Un vino francese è sempre un vino francese e i loro vini rimangono tra i più apprezzati in America. Questo anche perché la Francia è arrivata prima dell’Italia in America nella promozione del vino attraverso la cultura. La Francia arriva sempre preparata agli eventi con una precisa strategia di comunicazione e marketing. Soprattutto, i francesi si presentano compatti e non frammentati come gli italiani che arrivano disaggregati alle manifestazioni perché in noi prevale un istinto individualista molto forte. In Italia, anche nel mondo del vino domina troppo il politichese. Ho la fortuna, però, lavorando in un ristorante italiano, di introdurre e promuovere vini italiani.
Oltre ai grandi classici italiani di regioni come Piemonte, Veneto e Toscana, i vini del Sud si stanno guadagnando uno spazio rilevante?
Stanno crescendo molto. E penso ai vini pugliesi, campani e siciliani.
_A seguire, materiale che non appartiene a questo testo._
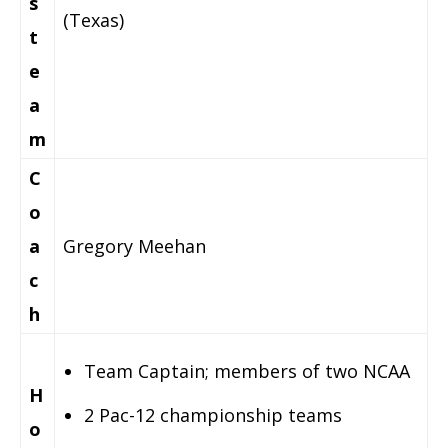
s
(Texas)
t
e
a
m
C
o
a
Gregory Meehan
c
h
Team Captain; members of two NCAA
H
2 Pac-12 championship teams
o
Gli americani stanno imparando a conoscerli perché ne apprezzano il rapporto qualità prezzo che questi vini riescono a soddisfare. La New York di oggi non è più la città spendacciona degli anni '80 dove si pagavano fior di dollari per una bottiglia di vino pregiato.
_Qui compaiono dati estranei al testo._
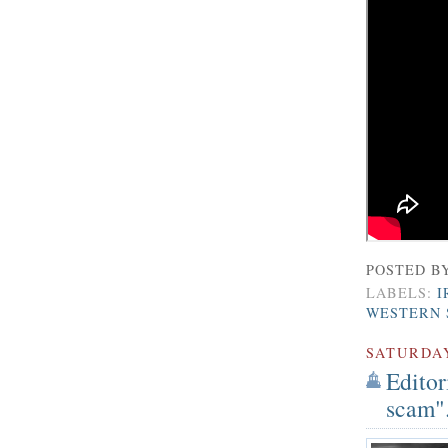
POSTED B
LABELS:
I
WESTERN 
SATURDA
Editor
scam".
Se New York fosse un vino, che vino sarebbe?
Più che un vino sarebbe un’immagine: quella legata al momento della raccolta delle uve, del movimento veloce del pigiare le uve. New York è troppo veloce per essere associata ad un vino.
Cosa occorre per conquistare New York?
Per rimanere in tema direi che bisogna imparare dal vino: tutti possono vivere a New York perché è una città, libera, multietnica, con mille input per essere alla portata di tutti. Analogamente, tutti possono fare un vino: basta una vendemmia, e far partire naturalmente, o inducendola, una fermentazione alcolica. Ma New York è estremamente demanding: passarci come una meteora è possibile a tutti; rimanerci ed avere successo è una sfida estremamente impegnativa che impone rinunce e sacrifici, ma poi premia la costanza, la determinazione e la fede che i sogni, solo se ben coltivati, con grande cura e dedizione, possono avverarsi. Come un vino da 100 punti su 100: per averlo non si deve puntare al risultato immediato; si deve avere pazienza, insistere, riprovarci, sperimentare, osare, seminare e saper aspettare il momento buono per raccogliere: il premio arriva e ne berranno molti. Il vino e New York sanno essere generosi. Io dal vino ho imparato una grande lezione: essere pazienti e saper aspettare.